If you didn’t hear it on the news, you probably got an email from Anthem letting you know that your personal information has been exposed in a massive data breach that impacts over 80 million people served by the medical insurer. According to Anthem’s own website established to address this breach, no medical records or credit card information was stolen (that they know of) which is a faint blessing in the face of what was stolen: names, addresses, birthdates, social security numbers, phone numbers, email addresses and employment history. In other words, everything a thief needs to steal your identity.
What this means for you:
As before with other large data breaches, there’s not a darn thing you could have done to protect yourself from the attack. If you just happened to not be a current or former Anthem-covered individual, it’s likely your information was stolen previously in any of the numerous other breaches from last year. Anthem will be offering free credit monitoring to all affected individuals, something that is going to sting their deep pockets signicantly, but will do little good in the long term. Why? Well, unlike credit card numbers, addresses or phone numbers, 80 million people aren’t going to change their names, dates of birth or social security numbers. Identity thefts can outwait the one year of monitoring (still unconfirmed, one year is my guess) that Anthem will provide. You can bet a large number of people won’t continue that service on their own dime, but you might want to consider factoring this type of fee permanently into your annual budgets. Or at least until someone can figure out how to secure our identities and credit better.

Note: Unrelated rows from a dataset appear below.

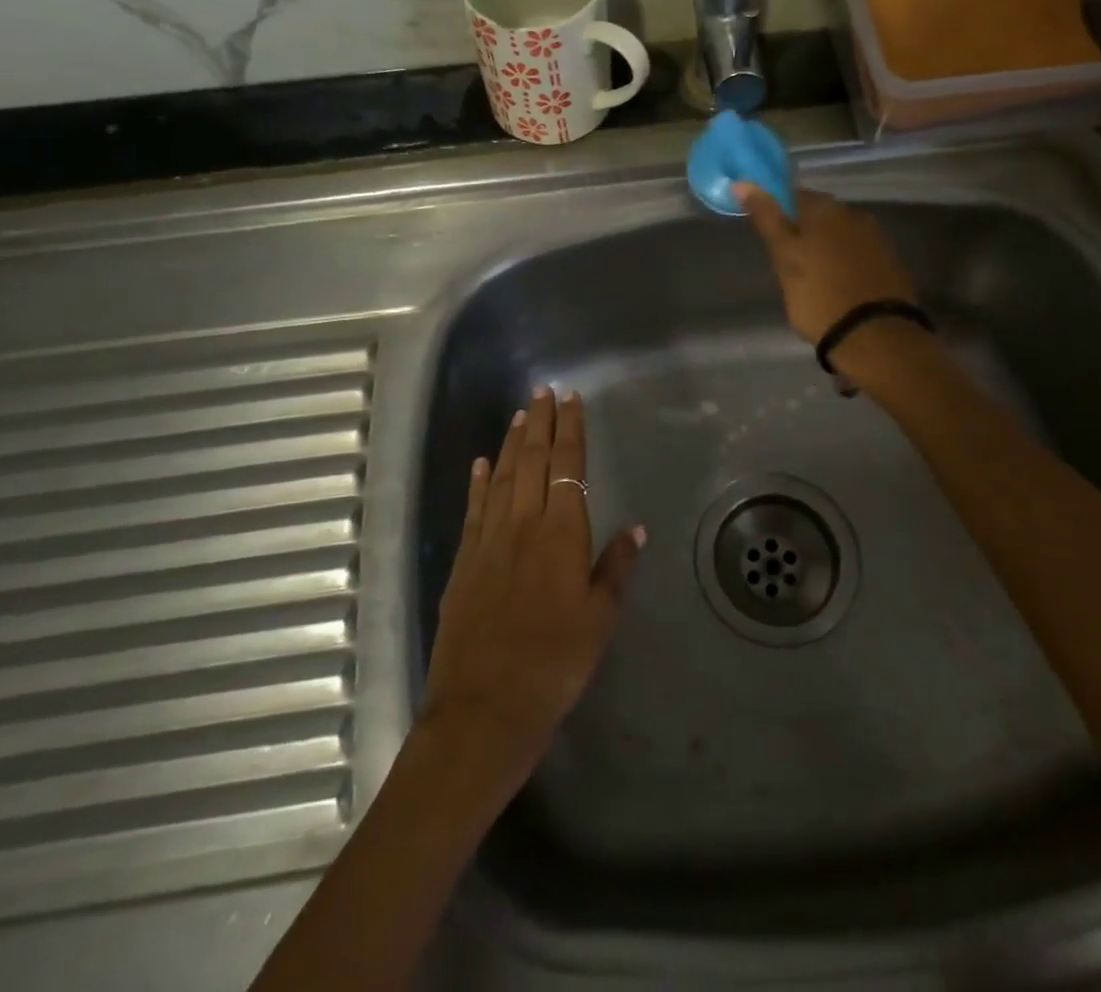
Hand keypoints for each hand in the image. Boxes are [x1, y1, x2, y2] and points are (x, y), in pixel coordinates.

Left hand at [422, 388, 643, 791]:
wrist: (485, 708)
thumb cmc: (555, 664)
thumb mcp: (600, 619)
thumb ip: (616, 567)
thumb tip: (636, 527)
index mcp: (562, 533)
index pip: (568, 465)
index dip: (571, 429)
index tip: (572, 399)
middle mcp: (523, 523)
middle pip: (533, 460)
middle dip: (541, 422)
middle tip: (545, 391)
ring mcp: (489, 540)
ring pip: (503, 476)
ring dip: (513, 442)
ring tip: (521, 414)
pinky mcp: (464, 560)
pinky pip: (474, 508)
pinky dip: (479, 481)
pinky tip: (483, 463)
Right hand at [735, 185, 917, 344]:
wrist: (874, 336)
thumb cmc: (817, 295)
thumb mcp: (784, 257)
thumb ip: (766, 218)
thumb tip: (743, 182)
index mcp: (825, 209)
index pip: (794, 196)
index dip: (779, 214)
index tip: (771, 238)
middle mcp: (855, 214)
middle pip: (821, 216)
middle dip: (805, 232)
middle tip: (790, 263)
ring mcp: (877, 239)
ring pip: (842, 235)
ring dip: (828, 249)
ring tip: (814, 279)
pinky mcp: (892, 264)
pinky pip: (860, 255)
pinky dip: (847, 265)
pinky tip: (840, 286)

From a business standpoint, Anthem’s plight illustrates an important lesson. Though current legislation recommends this sort of data be encrypted, it is not a requirement. Shouldn’t Anthem have taken the extra step to protect your data? Does the government need to mandate common sense and best practice? Will Anthem’s current nightmare convince you to enforce more strict security practices in your own work and personal life? I don’t think you need me to tell you that if you want a prosperous and sustainable business protecting your sensitive data is no longer a recommendation, it’s a requirement.